- **Aim of the task**
Across the records, how many lines contain "linejoin"? Answer with the number alone.

- **Records supplied**
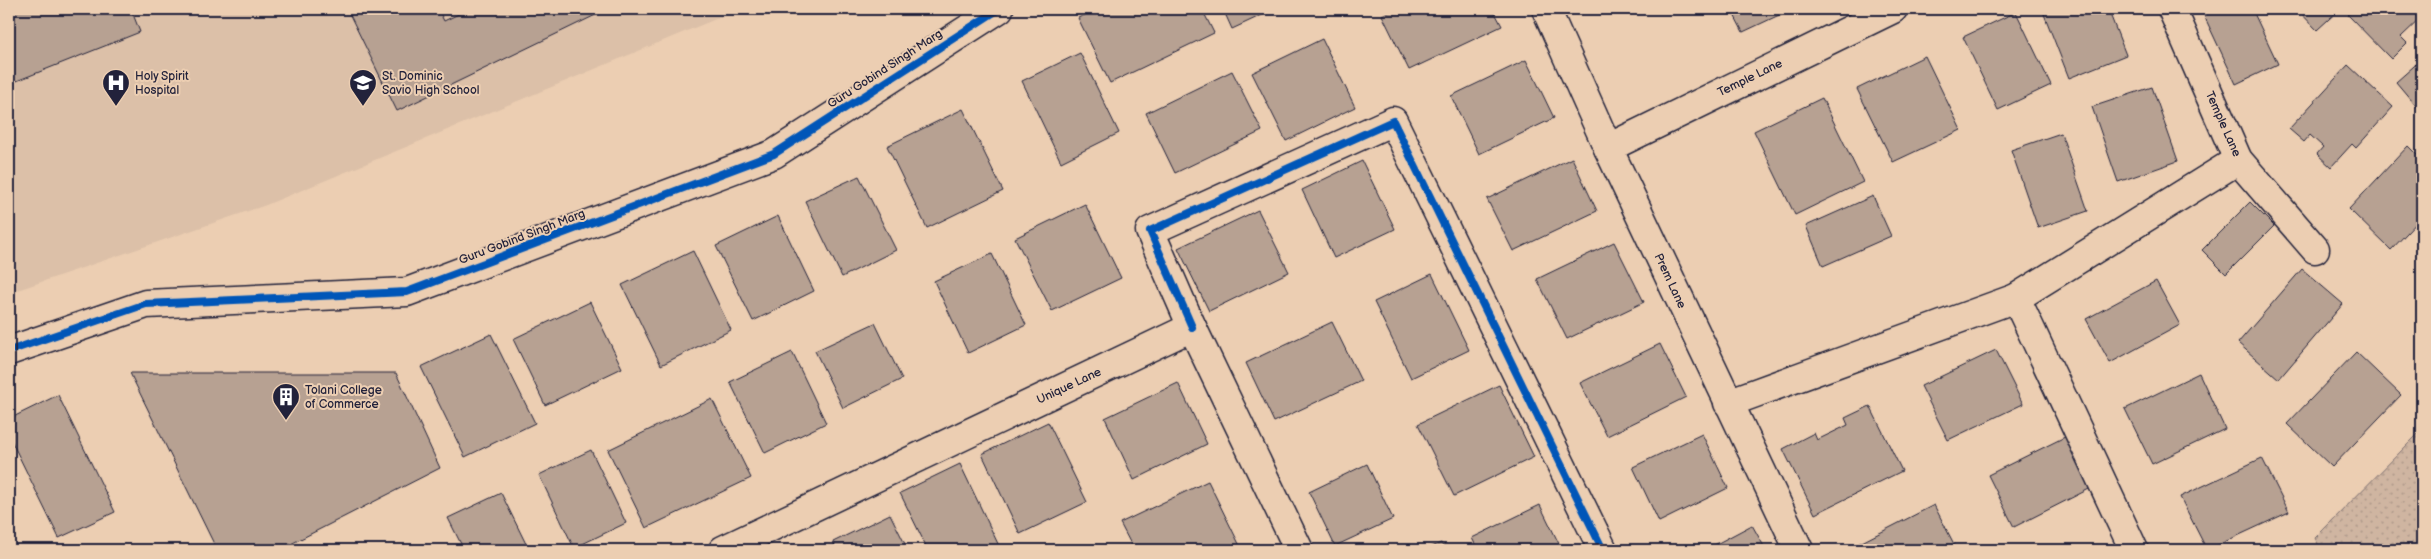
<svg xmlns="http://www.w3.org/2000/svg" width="2431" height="559" viewBox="0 0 2431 559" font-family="'Balsamiq Sans',sans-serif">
	<defs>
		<pattern id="park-dots" width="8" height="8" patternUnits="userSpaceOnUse" patternTransform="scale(1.25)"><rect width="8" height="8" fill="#cfb5a1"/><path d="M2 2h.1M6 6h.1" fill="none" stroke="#b19b8c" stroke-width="1.8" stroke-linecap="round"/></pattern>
	</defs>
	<rect width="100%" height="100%" fill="#ecceb2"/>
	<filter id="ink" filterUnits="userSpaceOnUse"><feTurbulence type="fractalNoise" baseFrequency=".02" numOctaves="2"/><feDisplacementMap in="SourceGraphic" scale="10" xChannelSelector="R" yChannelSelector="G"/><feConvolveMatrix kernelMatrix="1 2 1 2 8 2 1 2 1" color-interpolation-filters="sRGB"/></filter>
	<g filter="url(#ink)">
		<path fill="#dcc0a8" d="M9,9H740L266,205L9,293Z"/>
		<path fill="url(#park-dots)" stroke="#786c6e" d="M2422,430V550H2321L2315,538Z"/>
		<g fill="#b7a192" stroke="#22223b">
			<path d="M9,9H131L140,32L9,84Z"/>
			<path d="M347,9H438L444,21L469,9H608L397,111Z"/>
			<path d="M1098,9H1202L1214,33L1110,83L1078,18Z"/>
			<path d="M1223,9H1275L1232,29Z"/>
			<path d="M1395,9H1493L1502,26L1409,70L1382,15Z"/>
			<path d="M1731,9H1792L1743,32Z"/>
			<path d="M2042,9H2108L2126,55L2069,78Z"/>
			<path d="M2201,9H2252L2278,64L2236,84Z"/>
			<path d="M2297,9H2340L2317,30Z"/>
			<path d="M2354,9H2422V17L2401,37L2407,43L2391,59L2348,15Z"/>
			<path d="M2016,12L2051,85L1998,110L1963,37Z"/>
			<path d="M1322,39L1355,107L1286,141L1252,73Z"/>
			<path d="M1080,53L1119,133L1061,162L1022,81Z"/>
			<path d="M1925,56L1961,130L1893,162L1857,89Z"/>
			<path d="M2422,59V113L2396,82Z"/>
			<path d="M1526,60L1554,118L1479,154L1451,96Z"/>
			<path d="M2348,65L2393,107L2356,148L2352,144L2331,167L2317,154L2323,147L2310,135L2304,142L2289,129Z"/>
			<path d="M1232,71L1262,131L1175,173L1146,113Z"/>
			<path d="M2152,87L2178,161L2118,182L2092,107Z"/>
			<path d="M1822,98L1863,182L1795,215L1754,131Z"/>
			<path d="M963,109L1003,191L927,228L887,146Z"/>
			<path d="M2061,133L2088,211L2038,228L2011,150Z"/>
			<path d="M2408,146L2422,160V217L2391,250L2349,209Z"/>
			<path d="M1572,158L1597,211L1513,251L1487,199Z"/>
			<path d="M1362,161L1395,229L1334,258L1302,190Z"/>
			<path d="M859,176L896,250L842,277L805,201Z"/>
			<path d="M1873,196L1891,236L1823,266L1806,226Z"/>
			<path d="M2250,202L2274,226L2226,274L2202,250Z"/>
			<path d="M1085,204L1121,278L1052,311L1015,238Z"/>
			<path d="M1258,210L1289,272L1209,311L1178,248Z"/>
			<path d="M778,216L814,291L753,321L716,246Z"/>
			<path d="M1614,242L1644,302L1567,339L1537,279Z"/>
			<path d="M693,251L731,330L661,365L622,285Z"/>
			<path d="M992,254L1026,325L968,353L934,281Z"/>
			<path d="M2302,269L2343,304L2279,379L2238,343Z"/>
			<path d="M1432,274L1469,350L1411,378L1374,302Z"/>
			<path d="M2156,281L2180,325L2110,363L2086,319Z"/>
			<path d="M590,302L622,368L545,405L513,339Z"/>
			<path d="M1332,322L1361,381L1274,422L1246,363Z"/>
			<path d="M875,323L902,379L843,408L815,351Z"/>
			<path d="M491,334L535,423L465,457L421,367Z"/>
			<path d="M1660,344L1686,397L1607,436L1580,383Z"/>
			<path d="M1996,350L2023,404L1948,440L1921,386Z"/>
			<path d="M792,352L826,423L765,453L730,382Z"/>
			<path d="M2356,352L2401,395L2332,467L2287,424Z"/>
			<path d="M130,373H396L440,468L279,550H217Z"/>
			<path d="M2199,373L2225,429L2152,464L2125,409Z"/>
			<path d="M1178,383L1207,444L1134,480L1105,418Z"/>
			<path d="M1499,385L1534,457L1454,496L1418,424Z"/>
			<path d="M58,395L115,512L59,538L9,436V419Z"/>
			<path d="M712,399L751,478L646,528L608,450Z"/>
			<path d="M1870,406L1902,471L1815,514L1783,449L1814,433L1817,440L1848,425L1845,418Z"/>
			<path d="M1048,422L1087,502L1020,534L982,454Z"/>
			<path d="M2075,432L2101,483L2014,527L1988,475Z"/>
			<path d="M1702,434L1728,488L1659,522L1633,467Z"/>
			<path d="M591,450L626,523L574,548L539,475Z"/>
			<path d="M2262,458L2289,512L2207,550L2180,497Z"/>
			<path d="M960,464L1000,548L995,550H928L900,493Z"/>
			<path d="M1367,464L1393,519L1335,546L1309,492Z"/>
			<path d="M1208,481L1242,550H1134L1120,523Z"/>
			<path d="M501,493L529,550H464L448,518Z"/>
			<path d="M1540,505L1562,550H1478L1472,538Z"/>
			<path d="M1934,505L1957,550H1859L1856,545Z"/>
			<path d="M890,514L908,550H837L833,542Z"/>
			<path d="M1752,525L1766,550H1705Z"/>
			<path d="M1441,543L1445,550H1425Z"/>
		</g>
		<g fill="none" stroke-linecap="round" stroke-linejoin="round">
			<defs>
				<g id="minor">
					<path d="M1546,9L1608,148L1799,550"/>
					<path d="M2172,9L2238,160L2315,249"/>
					<path d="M1608,148L1893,9"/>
					<path d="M2016,298L2134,550"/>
					<path d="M1192,327L1150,231L1393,121L1603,550"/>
					<path d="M1728,403L2016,298L2238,160"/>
					<path d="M723,550L1192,327L1299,550"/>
				</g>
				<path id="tertiary" d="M9,351L146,304L407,292L774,154L999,9"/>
			</defs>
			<use href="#minor" stroke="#22223b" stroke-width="31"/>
			<use href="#tertiary" stroke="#22223b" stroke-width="31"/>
			<use href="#minor" stroke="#ecceb2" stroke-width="28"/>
			<use href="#tertiary" stroke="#ecceb2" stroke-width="28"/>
			<defs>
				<g id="cycleway">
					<path d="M1192,327L1150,231L1393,121L1603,550"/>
					<path d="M9,351L146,304L407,292L774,154L999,9"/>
				</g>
			</defs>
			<use href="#cycleway" stroke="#ecceb2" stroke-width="11"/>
			<use href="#cycleway" stroke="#0057b8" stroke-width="8"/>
		</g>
	</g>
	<defs>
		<symbol id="hospital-pin" viewBox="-11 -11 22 30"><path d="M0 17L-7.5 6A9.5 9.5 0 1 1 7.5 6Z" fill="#22223b" stroke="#ecceb2"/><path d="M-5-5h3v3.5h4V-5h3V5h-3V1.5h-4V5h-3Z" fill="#fff"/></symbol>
		<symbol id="school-pin" viewBox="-11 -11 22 30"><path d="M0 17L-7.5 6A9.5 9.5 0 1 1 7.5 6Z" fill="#22223b" stroke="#ecceb2"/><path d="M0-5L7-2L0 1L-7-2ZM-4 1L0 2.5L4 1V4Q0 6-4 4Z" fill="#fff"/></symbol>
		<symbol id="building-pin" viewBox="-11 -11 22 30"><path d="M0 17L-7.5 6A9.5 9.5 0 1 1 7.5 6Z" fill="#22223b" stroke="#ecceb2"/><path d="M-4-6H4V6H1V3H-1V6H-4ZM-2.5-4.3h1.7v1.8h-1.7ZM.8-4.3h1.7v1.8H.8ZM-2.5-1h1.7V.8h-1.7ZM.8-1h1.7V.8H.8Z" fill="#fff"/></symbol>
	</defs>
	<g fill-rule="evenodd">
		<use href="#hospital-pin" x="100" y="67" width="32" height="43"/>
		<use href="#school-pin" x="347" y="67" width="32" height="43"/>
		<use href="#building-pin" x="270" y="381" width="32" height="43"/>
	</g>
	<g text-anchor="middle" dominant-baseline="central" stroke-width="4" stroke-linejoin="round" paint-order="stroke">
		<g font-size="12" fill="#22223b" stroke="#ecceb2">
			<text transform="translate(885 69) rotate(-33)">Guru Gobind Singh Marg</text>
			<text transform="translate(1750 78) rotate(-26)">Temple Lane</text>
			<text transform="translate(2223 124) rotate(66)">Temple Lane</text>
			<text transform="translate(522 237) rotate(-21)">Guru Gobind Singh Marg</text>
			<text transform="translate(1670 281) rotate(65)">Prem Lane</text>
			<text transform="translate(1069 386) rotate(-25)">Unique Lane</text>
		</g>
		<g font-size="12" fill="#22223b" stroke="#ecceb2" text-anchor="start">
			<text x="135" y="76">Holy Spirit<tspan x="135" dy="14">Hospital</tspan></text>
			<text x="382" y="76">St. Dominic<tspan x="382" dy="14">Savio High School</tspan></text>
			<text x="305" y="390">Tolani College<tspan x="305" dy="14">of Commerce</tspan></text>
		</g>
	</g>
	<rect width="2431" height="559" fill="none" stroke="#ecceb2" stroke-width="30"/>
	<rect x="15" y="15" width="2401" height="529" fill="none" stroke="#22223b" stroke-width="2" filter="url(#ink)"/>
</svg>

- **Expected output**
2